Value returned as a linear function of distance

Let us compute the slope and the intercept:

$$ slope = \frac{\varDelta x}{\varDelta s} = \frac{0-100}{30-2}=-3.57\,. $$

When \(s=30\), \(x=0=-3.57\cdot 30+b\), so \(b=107\) and \(x = -3.57 s + 107\). Solving for s gives a function that the robot’s computer can use to map a sensor value to the corresponding distance:

$$ s = \frac{107-x}{3.57}\,. $$

Activity 2.8:

Linearity

  • Tape a ruler on your table and carefully place the robot so that its front sensor is positioned next to the 0 mark of the ruler. Place an object next to the 1 cm mark on the ruler. Record the value returned by the sensor. Repeat for 2 cm, 3 cm, ..., until the value returned goes to zero.

  • Plot a graph of value returned vs. distance. Is the response of the sensor linear? If so, compute the slope and the intercept.

  • Repeat the experiment with objects of different shapes and materials. Does the linearity of the graph depend on the characteristics of the object?

2.6.2 Mapping Nonlinear Sensors

Figure 2.13 shows a possible result of the measurements in Activity  2.8. The measurements are shown as dots together with the linear function from Fig. 2.12. The function is reasonably linear in the middle of its range but nonlinear outside that range. This means that it impossible to use a linear function of the raw values of the sensor to obtain the distance of an object from the robot.

Fig. 2.13
figure 13

Experimental values returned as a function of distance

Table 2.1 A table mapping sensor values to distances

We can construct a table to map sensor values to distances. Table 2.1 is a table based upon real measurements with an educational robot. Measurements were made every two centimeters from 2 cm to 18 cm; at 20 cm the sensor no longer detected the object. The second column shows the value of the sensor for each distance. The third column shows the values \(x_l\) that would be returned by the sensor if it were linear with the function \(x=-2s+48\). We see that the actual values returned by the sensor do not deviate too much from linearity, so it would not be unreasonable to use a linear function.

*RAW DATA*
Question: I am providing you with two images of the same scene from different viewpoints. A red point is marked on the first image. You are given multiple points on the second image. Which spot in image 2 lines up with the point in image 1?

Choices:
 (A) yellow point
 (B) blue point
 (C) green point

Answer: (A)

*YOUR TASKS*
1. According to the passage on distance sensors, why would using a linear function for the Table 2.1 measurements not be unreasonable? Answer in one to three sentences.
2. In the passage on distance sensors, at what distance did the sensor stop detecting the object?
3. Carry the passage on distance sensors forward from its last sentence.
The lines have no part in what is asked here.

*SOLVED TASKS*
1. The values the sensor actually returned do not deviate much from the values it would return if it were linear with the function x = −2s + 48.

2. At 20 cm.

3.
Obviously, it would be better if we had a table entry for each of the possible values returned by the sensor. However, this would take a lot of memory and may be impractical if the range of values returned by the sensor is much larger, say, from 0 to 4095 (12 bits). One solution is to take the nearest value, so that if the value 27 is returned by the sensor whose mapping is given in Table 2.1, the distance would be 12.

A better solution is to use interpolation. If you look again at the graph in Fig. 2.13, you can see that the segments of the curve are roughly linear, although their slopes change according to the curve. Therefore, we can get a good approximation of the distance corresponding to a sensor value by taking the relative distance on a straight line between two points (Fig. 2.14). Given distances \(s_1\) and \(s_2\) corresponding to sensor values \(x_1\) and \(x_2\), respectively, for a value \(x_1<x<x_2\), its distance s:

$$ s = s_1 + \frac{s_2-s_1}{x_2-x_1}(x-x_1)\,. $$
Fig. 2.14
figure 14

Interpolation of sensor values

2.7 Summary

When designing a robot, the choice of sensors is critical. The designer needs to decide what needs to the measured: distance, attitude, velocity, etc. Then the designer has to make trade-offs: larger range, finer resolution, higher precision and accuracy are always better, but come at a price. For educational robots, price is the overriding consideration, so don’t expect good performance from your robot. Nevertheless, the algorithmic principles are the same whether the sensors are of high quality or not, so the trade-off does not affect the ability to learn with the robot.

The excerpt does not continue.